----- Records -----
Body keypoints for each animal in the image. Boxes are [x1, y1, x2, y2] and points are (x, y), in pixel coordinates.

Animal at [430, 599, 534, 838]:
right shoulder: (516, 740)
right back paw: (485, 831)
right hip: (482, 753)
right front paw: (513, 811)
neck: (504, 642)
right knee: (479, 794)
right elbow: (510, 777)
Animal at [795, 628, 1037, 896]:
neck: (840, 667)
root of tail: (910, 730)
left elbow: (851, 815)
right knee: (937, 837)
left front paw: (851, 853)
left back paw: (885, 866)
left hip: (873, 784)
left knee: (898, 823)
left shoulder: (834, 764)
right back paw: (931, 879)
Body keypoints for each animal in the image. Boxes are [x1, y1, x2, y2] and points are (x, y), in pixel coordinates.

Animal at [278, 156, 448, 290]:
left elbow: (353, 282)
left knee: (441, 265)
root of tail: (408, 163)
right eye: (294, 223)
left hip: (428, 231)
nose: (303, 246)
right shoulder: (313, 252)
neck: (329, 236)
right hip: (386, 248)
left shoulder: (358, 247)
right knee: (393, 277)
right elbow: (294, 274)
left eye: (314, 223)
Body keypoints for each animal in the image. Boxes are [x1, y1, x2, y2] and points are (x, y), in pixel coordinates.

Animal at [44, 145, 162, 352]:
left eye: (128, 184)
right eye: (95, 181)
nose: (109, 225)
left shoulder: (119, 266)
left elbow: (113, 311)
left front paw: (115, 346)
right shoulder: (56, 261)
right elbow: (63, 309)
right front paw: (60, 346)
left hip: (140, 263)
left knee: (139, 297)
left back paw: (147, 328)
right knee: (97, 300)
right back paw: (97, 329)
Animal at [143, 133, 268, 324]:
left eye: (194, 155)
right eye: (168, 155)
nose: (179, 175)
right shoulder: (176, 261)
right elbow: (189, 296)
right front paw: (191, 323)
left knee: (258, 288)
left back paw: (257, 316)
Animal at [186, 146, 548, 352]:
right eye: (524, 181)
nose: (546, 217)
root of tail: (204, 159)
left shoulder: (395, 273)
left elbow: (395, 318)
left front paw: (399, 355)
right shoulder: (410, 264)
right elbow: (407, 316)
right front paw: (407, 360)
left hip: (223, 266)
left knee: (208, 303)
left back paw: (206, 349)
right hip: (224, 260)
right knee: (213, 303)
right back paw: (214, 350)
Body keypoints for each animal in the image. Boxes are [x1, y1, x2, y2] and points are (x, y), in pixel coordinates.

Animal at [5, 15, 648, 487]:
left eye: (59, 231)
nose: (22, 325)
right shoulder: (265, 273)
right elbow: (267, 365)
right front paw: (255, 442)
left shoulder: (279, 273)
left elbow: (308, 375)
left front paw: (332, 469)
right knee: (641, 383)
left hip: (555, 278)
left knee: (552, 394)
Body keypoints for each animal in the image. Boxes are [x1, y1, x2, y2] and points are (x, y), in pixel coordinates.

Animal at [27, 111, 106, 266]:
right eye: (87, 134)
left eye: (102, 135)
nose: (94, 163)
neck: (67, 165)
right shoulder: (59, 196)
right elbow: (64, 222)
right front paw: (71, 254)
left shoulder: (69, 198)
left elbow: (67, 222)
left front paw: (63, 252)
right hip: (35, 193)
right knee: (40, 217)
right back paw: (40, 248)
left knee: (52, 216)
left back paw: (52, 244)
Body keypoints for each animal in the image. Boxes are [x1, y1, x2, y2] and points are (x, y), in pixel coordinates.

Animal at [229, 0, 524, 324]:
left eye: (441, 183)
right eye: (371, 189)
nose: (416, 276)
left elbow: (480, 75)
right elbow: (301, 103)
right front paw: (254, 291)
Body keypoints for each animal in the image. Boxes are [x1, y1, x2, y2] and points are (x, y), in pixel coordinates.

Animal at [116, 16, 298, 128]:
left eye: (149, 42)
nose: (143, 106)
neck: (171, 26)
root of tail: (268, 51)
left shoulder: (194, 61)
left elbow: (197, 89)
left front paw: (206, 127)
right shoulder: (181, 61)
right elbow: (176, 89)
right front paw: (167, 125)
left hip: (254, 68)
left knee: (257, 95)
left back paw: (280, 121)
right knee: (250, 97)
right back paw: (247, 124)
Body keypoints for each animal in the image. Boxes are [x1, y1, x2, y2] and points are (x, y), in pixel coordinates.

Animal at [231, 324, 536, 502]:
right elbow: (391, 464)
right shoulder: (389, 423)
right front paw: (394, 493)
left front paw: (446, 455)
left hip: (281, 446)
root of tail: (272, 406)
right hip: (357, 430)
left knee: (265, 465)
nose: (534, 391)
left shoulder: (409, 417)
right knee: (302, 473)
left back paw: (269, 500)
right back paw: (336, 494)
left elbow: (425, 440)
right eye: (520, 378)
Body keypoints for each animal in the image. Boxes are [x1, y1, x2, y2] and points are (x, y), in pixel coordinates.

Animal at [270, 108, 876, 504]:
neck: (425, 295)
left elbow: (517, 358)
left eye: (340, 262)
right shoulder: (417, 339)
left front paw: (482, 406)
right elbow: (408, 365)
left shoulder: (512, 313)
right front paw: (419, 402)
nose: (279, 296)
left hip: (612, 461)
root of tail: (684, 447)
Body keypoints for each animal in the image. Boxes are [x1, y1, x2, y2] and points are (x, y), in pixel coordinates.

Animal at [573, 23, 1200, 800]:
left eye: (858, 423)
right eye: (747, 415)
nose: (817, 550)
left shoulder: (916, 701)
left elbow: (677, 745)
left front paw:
-----
Give again exactly, and only, the lines above starting at the one with "right elbow: (176, 89)" and ending at the one with "right back paw: (247, 124)".

right elbow: (176, 89)
right front paw: (167, 125)
left hip: (254, 68)
left knee: (257, 95)
left back paw: (280, 121)
right knee: (250, 97)
right back paw: (247, 124)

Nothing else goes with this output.